The announcement prompted a 7.5p rise in the share price to 498.5p as the market interpreted the news as bringing forward the prospect of the two sides reopening hostilities. The latest move was also seen as an attempt by Lloyds to end the uncertainty over the future of the group and counter hints that any new offers would be pitched at a lower level than before. The previous bids were valued at 490p-500p a share when they lapsed in March.

One source close to the company said yesterday: "Quite clearly there have been attempts by both UniChem and Gehe to talk the bid price down and yet here are two bidders who are quite interested in coming back to bid for this organisation, despite what they are saying. I think the market is recognising that now."
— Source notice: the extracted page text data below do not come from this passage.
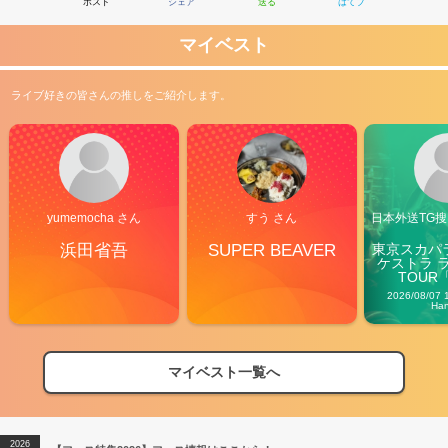
ポスト
シェア
送る
はてブ
マイベスト
ライブ好きの皆さんの推しをご紹介します。
yumemocha さん
すう さん
日本外送TG搜@
浜田省吾
SUPER BEAVER
東京スカパ
ケストラ 
TOUR「V
Carn
2026/08/07 
Ha
マイベスト一覧へ
2026
【フェス特集2026】フェス情報はここから！
04/27
2026
【ライブ動員ランキング】2026年上半期編発表！
07/28
2026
The sale agreements, which follow "numerous offers" from prospective purchasers, are conditional on the successful takeover of Lloyds by either of the potential bidders. They have been reached well ahead of the original deadline of 18 October laid down by the Department of Trade and Industry when announcing the conditions on which the bids could proceed last month. UniChem was told it must divest wholesaling operations in Cambridge, Carlisle, Coulsdon, Derby, Glasgow and York, with Gehe also being forced to sell an extra unit, in Belfast.

The terms of the deals will be passed to the Office of Fair Trading and the Trade and Industry Department for their approval. The DTI will decide only after receiving the recommendation of the OFT. Neither department could yesterday give any clear indication of how long that process would take. However, a spokesman for the DTI said that, while there was no statutory timetable, "once the submission is received from the Director General of Fair Trading, we would aim to make an announcement as soon as possible".

Some observers suggested a new bid could emerge soon. One analyst said: "We are being lined up for a renewal of bidding, maybe as early as this week."